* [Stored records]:
::::::
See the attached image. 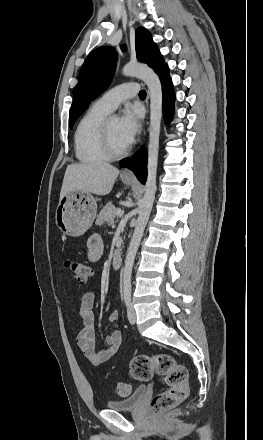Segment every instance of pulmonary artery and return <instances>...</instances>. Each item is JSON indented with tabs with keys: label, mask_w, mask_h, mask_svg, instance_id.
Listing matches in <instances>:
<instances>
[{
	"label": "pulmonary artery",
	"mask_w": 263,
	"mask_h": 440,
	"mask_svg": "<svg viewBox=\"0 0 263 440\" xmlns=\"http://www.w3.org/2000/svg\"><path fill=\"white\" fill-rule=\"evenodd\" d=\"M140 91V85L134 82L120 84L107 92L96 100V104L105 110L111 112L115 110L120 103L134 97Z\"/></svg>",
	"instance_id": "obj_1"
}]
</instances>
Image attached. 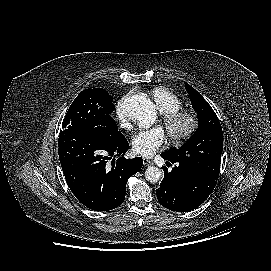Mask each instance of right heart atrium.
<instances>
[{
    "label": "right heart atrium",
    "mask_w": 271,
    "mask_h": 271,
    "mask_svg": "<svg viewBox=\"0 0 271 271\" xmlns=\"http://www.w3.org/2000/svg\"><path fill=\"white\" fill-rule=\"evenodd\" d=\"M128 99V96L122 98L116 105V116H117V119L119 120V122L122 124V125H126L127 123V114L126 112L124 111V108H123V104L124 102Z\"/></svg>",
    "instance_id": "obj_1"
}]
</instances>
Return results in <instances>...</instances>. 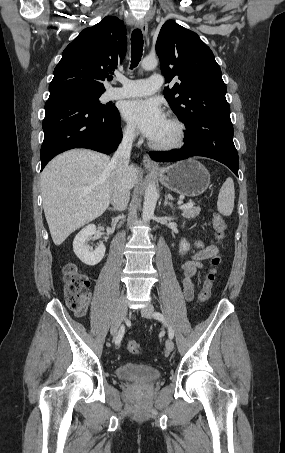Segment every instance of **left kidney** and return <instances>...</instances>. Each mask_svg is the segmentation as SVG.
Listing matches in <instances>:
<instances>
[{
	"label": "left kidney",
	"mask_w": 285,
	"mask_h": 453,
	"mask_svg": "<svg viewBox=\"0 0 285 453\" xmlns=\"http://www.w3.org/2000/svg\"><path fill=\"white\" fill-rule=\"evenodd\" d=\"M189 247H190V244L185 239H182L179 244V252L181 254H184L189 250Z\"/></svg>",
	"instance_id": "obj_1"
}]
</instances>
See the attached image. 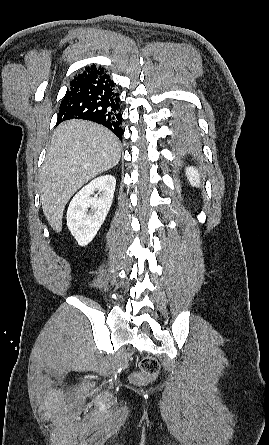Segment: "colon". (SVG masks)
::::::
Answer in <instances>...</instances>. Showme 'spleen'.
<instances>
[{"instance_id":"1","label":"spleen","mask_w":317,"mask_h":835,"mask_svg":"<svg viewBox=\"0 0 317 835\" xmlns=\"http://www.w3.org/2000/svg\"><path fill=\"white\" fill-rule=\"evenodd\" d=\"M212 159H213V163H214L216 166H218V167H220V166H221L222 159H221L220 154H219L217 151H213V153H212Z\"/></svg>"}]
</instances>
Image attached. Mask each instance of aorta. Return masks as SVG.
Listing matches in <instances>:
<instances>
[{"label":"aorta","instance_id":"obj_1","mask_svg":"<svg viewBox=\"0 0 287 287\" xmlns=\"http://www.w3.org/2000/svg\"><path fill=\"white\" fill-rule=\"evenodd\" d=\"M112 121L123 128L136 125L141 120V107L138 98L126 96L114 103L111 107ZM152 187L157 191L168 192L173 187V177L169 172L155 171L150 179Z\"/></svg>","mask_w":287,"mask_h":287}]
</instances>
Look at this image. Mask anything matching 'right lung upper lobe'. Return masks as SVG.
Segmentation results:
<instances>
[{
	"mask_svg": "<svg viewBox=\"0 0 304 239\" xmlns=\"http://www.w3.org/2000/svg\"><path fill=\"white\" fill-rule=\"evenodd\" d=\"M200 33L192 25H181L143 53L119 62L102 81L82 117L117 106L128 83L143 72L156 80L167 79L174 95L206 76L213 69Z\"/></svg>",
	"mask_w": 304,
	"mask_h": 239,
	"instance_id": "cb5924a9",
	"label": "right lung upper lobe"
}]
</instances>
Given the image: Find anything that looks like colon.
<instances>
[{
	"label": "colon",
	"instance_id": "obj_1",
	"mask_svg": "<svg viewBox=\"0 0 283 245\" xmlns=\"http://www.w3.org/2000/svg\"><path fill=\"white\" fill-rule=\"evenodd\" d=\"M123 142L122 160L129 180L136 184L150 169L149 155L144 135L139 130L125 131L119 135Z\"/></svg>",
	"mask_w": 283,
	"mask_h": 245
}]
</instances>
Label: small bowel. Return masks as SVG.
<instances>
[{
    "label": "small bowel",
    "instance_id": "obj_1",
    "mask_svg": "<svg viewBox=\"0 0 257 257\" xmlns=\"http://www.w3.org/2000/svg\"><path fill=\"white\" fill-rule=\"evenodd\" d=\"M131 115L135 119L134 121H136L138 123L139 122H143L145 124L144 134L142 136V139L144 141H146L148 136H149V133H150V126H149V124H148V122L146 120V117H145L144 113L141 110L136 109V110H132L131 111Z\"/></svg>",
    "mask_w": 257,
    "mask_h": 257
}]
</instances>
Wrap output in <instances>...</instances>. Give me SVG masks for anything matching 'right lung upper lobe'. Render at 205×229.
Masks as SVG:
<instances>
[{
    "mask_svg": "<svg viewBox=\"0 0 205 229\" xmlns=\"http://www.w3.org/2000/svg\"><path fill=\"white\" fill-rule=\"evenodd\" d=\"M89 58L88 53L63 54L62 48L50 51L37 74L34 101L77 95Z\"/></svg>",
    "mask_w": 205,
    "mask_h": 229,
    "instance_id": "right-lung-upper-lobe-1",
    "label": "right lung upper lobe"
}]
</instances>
::::::
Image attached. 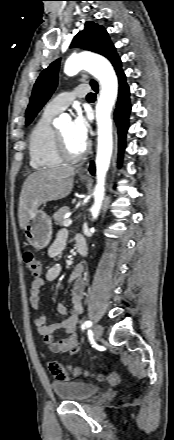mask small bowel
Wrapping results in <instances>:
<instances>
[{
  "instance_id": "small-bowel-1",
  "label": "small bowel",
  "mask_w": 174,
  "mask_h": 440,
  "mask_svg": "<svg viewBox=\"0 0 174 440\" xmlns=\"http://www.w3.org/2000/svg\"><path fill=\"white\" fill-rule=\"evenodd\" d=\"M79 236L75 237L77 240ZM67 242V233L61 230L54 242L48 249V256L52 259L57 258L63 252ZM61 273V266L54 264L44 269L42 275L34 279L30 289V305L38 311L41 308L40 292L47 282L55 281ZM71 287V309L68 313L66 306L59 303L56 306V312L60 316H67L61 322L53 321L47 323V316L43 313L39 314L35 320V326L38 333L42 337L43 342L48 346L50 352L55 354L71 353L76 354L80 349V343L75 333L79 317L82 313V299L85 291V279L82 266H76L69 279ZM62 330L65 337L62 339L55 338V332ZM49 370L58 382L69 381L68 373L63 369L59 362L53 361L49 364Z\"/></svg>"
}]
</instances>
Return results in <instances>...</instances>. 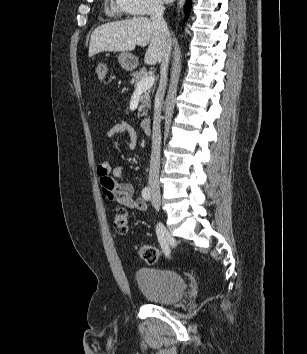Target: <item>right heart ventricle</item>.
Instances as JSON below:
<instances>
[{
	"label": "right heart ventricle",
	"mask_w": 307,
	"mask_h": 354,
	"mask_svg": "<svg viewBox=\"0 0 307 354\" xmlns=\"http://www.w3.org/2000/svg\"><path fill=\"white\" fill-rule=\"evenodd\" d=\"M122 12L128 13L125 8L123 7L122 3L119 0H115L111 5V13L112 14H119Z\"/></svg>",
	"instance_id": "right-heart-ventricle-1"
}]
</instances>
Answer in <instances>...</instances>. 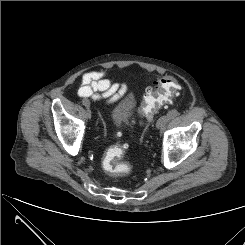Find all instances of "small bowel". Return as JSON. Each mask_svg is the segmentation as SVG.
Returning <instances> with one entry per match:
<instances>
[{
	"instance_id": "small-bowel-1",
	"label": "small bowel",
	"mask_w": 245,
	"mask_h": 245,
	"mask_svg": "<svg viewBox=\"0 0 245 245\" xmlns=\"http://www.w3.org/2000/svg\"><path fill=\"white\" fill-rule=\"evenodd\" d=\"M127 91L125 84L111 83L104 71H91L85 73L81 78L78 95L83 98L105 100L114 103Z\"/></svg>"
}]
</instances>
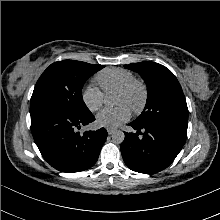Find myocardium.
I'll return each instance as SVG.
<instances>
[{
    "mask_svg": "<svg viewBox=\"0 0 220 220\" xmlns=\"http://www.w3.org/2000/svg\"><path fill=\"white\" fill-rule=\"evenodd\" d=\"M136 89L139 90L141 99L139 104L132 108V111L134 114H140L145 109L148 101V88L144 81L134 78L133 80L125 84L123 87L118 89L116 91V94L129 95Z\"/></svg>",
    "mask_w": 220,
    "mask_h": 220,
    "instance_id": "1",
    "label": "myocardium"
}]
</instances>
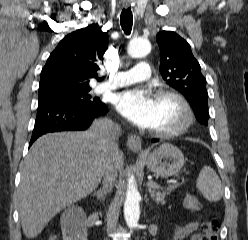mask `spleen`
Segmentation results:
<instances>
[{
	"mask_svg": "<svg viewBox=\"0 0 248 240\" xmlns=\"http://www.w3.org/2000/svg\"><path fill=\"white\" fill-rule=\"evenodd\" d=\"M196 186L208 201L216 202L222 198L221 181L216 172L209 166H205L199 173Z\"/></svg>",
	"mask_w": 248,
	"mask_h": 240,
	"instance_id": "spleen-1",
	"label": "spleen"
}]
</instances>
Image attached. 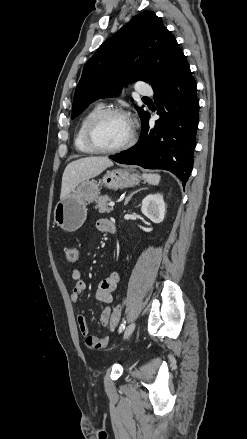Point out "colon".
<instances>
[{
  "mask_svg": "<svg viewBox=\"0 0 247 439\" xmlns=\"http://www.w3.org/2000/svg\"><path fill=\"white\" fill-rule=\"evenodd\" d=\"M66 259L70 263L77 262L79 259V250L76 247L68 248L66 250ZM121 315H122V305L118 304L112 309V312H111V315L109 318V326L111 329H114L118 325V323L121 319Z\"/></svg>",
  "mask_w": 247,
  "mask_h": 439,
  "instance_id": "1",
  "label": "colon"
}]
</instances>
::::::
* [WRITTEN REQUEST]:
Tally the rows above that contain the string "matching", treating uppercase and lowercase letters as different. Reply with the number alone.

* [CORRECT OUTPUT]:
2